# [Prompt 1]
According to the passage on writing horror, why was the writer enthralled rather than traumatized by hearing "The Tell Tale Heart" in third grade?
# [Prompt 2]
Reproduce the part of the passage on writing horror starting with "Well, amigo, I" and going on through "a medical doctor.", word for word.

In third grade, I discovered Mr. Edgar Allen Poe, who taught me words. The story was "The Tell Tale Heart," which is pretty grim stuff. Murder without rational reason. Dismemberment. Madness. Obsession. And conscience which must disguise itself.
Yeah, third grade. Thank you, Mrs. Curlin, my teacher. She brought in the latest high tech educational media long playing phonograph record and we eight year olds sat and listened and were horrified.
Play that today and you'd have 23 school psychologists and a platoon of lawyers on the scene. These traumatized kids will be wetting the bed for decades ...
Well, amigo, I was enthralled and not traumatized because horror pushed the right buttons in my psyche and soul.
It scares so good!
I mean, my answer to "Why do you write horror" is ...
I like it.
And, somehow, that leads to the question ...
"But why do you like it?"
The answer is, "I don't know."
My friend F. Paul Wilson, a fine writer of thrillers, mysteries, science-fiction and horror, has said he's convinced the liking for horror is hard-wired in a person. It's a matter of DNA.
Just like the roller coaster aficionado is what he is and what he is cannot be explained to the person who gets vertigo on the first step of a foot high step stool.
I mean, Paul ought to know. He's also a medical doctor.
For me, as far back as I can remember, I not only loved stories, I was always drawn to the horrific, the terrifying, the dark and the scary and I've learned that most horror writers say the same.

# [Recorded information]
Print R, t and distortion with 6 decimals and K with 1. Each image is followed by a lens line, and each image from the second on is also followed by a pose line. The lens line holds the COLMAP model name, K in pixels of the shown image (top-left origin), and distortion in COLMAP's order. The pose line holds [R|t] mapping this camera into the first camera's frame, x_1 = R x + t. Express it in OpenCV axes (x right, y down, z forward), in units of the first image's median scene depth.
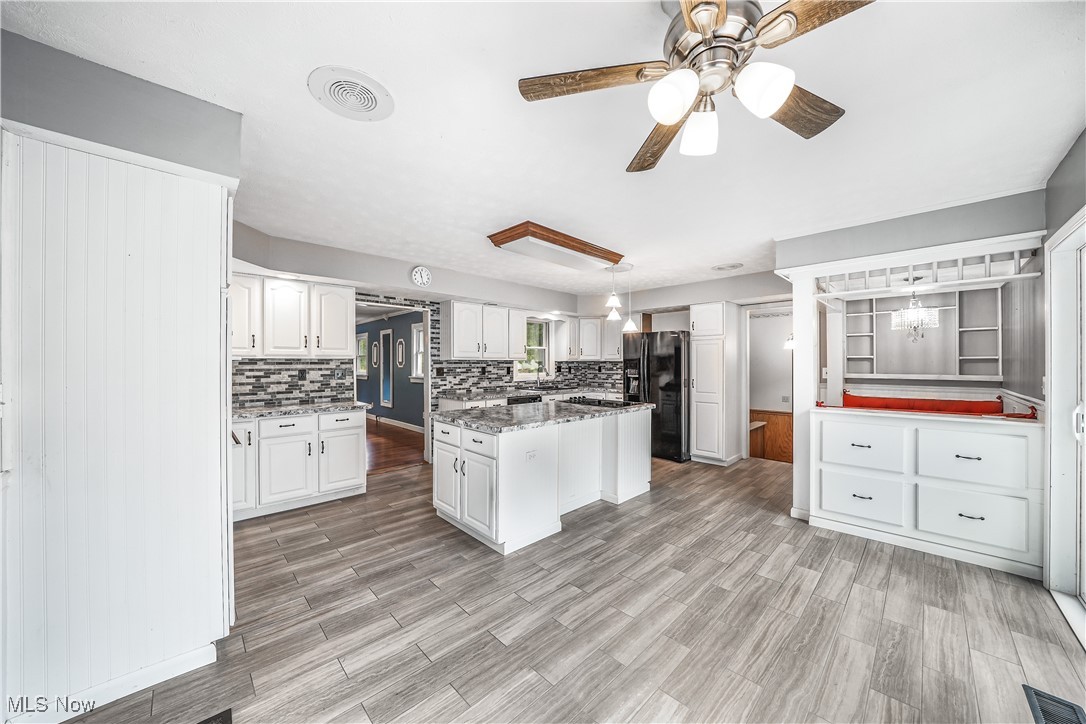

# [Your response 1]
The writer was enthralled rather than traumatized because horror pushed the right buttons in the writer's psyche and soul.

# [Your response 2]
Well, amigo, I was enthralled and not traumatized because horror pushed the right buttons in my psyche and soul.
It scares so good!
I mean, my answer to "Why do you write horror" is ...
I like it.
And, somehow, that leads to the question ...
"But why do you like it?"
The answer is, "I don't know."
My friend F. Paul Wilson, a fine writer of thrillers, mysteries, science-fiction and horror, has said he's convinced the liking for horror is hard-wired in a person. It's a matter of DNA.
Just like the roller coaster aficionado is what he is and what he is cannot be explained to the person who gets vertigo on the first step of a foot high step stool.
I mean, Paul ought to know. He's also a medical doctor.